Немалым ценным свойством российской медицины является то, что при всех условиях ее существования, она не только выжила, но за последние 10 лет ее научный уровень повысился и находится чаще, хотя и не на очень высоком, но на практически приемлемом уровне.
Я пишу все это не с целью представить прошлое в неприглядном свете, а только для уточнения диагноза и механизма развития не острой, а хронической болезни российской медицины, чего молодое поколение может не знать. Без этого лечение и реабилитация не будут эффективными. Кроме того, о многом из сказанного выше в России вслух не говорят и не пишут, но не без оснований говорят за ее пределами.
Заключение.
Сравнительно медленный прогресс отечественной медицины и отставание ее от высших современных стандартов обусловлены не только уровнем финансирования и научной инфраструктуры, но и другими причинами, возникшими еще в СССР в 40х-50х г.г. прошлого века, некоторые из которых, продолжающие действовать еще сейчас, хотя и в значительно меньшей степени. Это грубое, непрофессиональное вмешательство власти и идеологии в науку, вмешательство в аттестацию и комплектование научных коллективов, как и избыточные централизация и монополизация руководства наукой и, как следствие этого, патернализм и искусственное понижение критериев оценки деятельности ученых.
Резюме.
Отставание некоторых отраслей отечественных медицины и медицинских наук от высших современных мировых стандартов обусловлено не только , а иногда и не столько уровнями финансирования и научной инфраструктуры, но и другими специфическими причинами, в частности, начавшемся еще в середине прошлого века грубым , непрофессиональным вмешательством в науку и практику медицины тогдашних идеологий и власти , которая в более мягком виде сохраняется и сейчас.

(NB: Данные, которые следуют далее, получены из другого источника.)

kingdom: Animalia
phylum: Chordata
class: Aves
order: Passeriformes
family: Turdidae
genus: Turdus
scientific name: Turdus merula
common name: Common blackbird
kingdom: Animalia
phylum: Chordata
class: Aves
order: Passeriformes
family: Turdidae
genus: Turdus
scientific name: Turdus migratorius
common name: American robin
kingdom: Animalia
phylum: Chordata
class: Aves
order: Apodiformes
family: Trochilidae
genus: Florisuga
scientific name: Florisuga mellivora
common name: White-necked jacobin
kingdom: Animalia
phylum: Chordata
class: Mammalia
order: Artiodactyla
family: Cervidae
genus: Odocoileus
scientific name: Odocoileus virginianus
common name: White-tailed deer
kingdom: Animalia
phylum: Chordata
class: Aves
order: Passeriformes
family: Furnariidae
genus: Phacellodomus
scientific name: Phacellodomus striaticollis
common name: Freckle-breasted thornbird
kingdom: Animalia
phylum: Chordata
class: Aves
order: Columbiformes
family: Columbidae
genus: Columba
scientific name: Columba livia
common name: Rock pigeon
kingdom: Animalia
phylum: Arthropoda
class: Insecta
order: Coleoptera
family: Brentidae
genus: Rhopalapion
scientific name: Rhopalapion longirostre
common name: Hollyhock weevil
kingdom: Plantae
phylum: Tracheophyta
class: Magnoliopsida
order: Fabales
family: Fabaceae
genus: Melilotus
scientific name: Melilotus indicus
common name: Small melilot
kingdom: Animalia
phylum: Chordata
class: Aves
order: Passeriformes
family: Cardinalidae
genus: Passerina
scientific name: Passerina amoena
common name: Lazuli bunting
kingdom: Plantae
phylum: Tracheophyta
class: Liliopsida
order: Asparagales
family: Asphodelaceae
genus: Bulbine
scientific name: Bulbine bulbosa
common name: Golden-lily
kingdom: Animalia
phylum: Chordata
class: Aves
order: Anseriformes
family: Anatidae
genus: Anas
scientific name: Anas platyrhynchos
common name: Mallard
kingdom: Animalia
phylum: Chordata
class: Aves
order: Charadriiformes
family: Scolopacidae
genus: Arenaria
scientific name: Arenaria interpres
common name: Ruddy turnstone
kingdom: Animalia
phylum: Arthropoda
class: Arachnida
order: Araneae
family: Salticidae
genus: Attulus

Ключевые слова: негативные явления отечественной медицины; власть и медицина; вмешательство в науку; волюнтаризм, монополизация руководства наукой.
Список литературы
1. Штейнгардт Ю.Н. Ученая степень, титул или научно-творческие способности? //Здравоохранение Российской Федерации. 2011. №3. С. 56-57
2. Штейнгардт Ю.Н. Почему российские медицинские науки не впереди планеты всей. //Здравоохранение Российской Федерации. 2012. №6. С. 54-55.
3. Оценка результативности и эффективности деятельности НИb РАМН.URL: . http://www.soramn.ru/
4. Бащинский С. Е. Качество российских научных публикаций, посвященных лечебным и профилактическим вмешательствам.
// Международный журнал медицинской практики. 2005. №1. С.32-36.